**Task requirements**
Repeat the records below exactly, from the first line through the line containing "(463, 763) none -> [158,789,179,797] the", and leave out any pictures.

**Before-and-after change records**
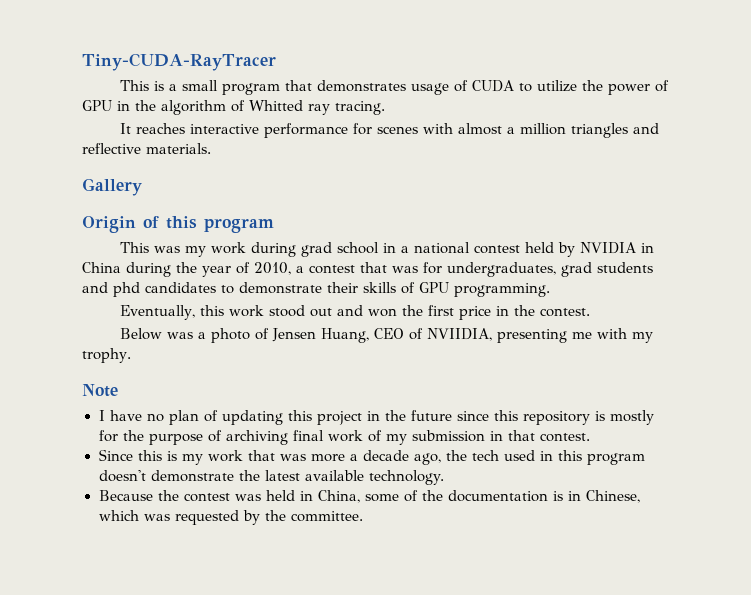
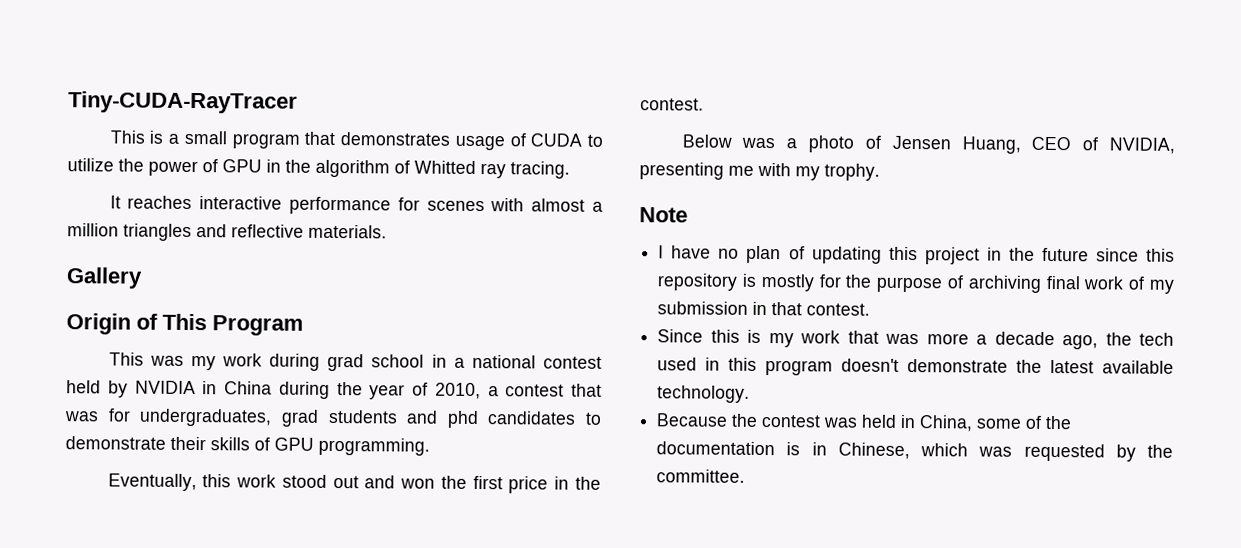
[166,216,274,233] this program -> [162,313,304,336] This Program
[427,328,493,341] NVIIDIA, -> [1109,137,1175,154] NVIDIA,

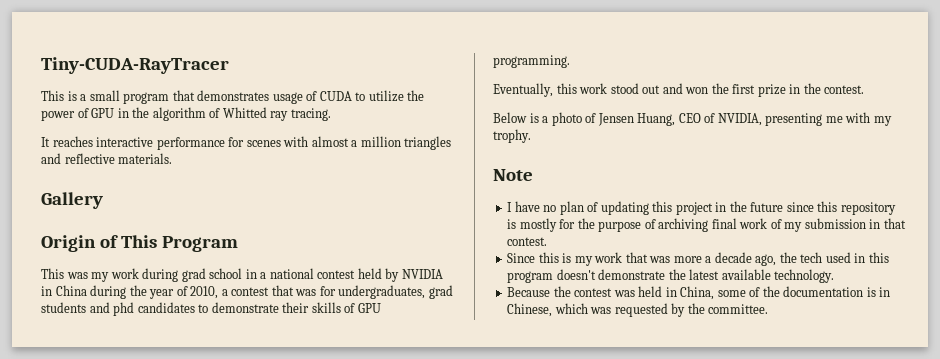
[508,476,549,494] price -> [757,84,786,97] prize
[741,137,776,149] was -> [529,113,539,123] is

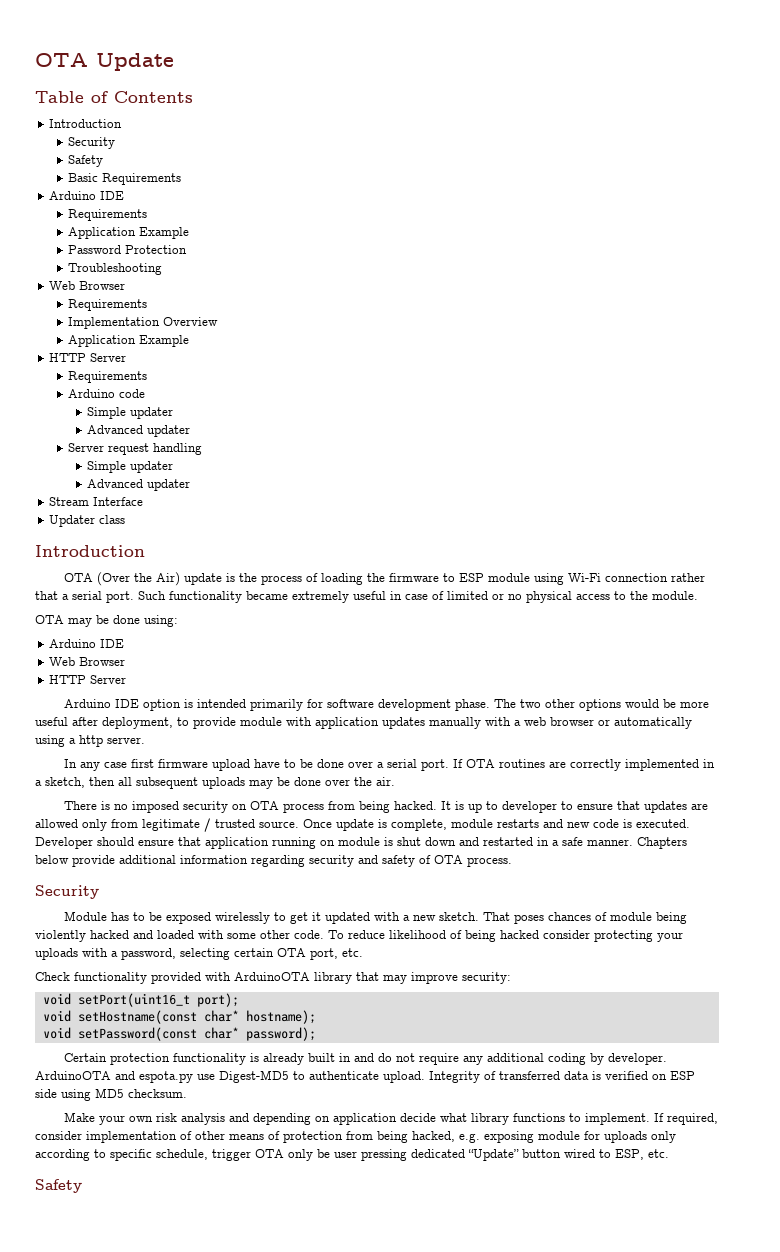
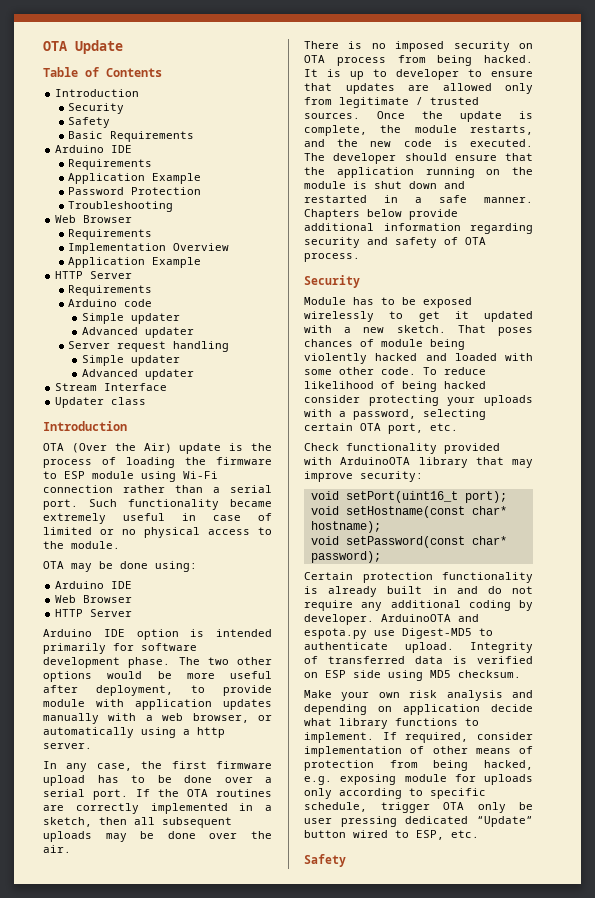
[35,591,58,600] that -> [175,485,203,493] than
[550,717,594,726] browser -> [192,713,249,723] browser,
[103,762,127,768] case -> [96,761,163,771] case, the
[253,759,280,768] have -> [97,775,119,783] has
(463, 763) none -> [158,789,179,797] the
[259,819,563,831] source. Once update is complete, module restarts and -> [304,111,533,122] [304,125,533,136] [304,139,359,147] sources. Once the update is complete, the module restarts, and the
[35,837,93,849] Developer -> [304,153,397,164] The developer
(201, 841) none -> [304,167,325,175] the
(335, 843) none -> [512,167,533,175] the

**Exercise result**
[166,216,274,233] this program -> [162,313,304,336] This Program
[427,328,493,341] NVIIDIA, -> [1109,137,1175,154] NVIDIA,

[508,476,549,494] price -> [757,84,786,97] prize
[741,137,776,149] was -> [529,113,539,123] is

[35,591,58,600] that -> [175,485,203,493] than
[550,717,594,726] browser -> [192,713,249,723] browser,
[103,762,127,768] case -> [96,761,163,771] case, the
[253,759,280,768] have -> [97,775,119,783] has
(463, 763) none -> [158,789,179,797] the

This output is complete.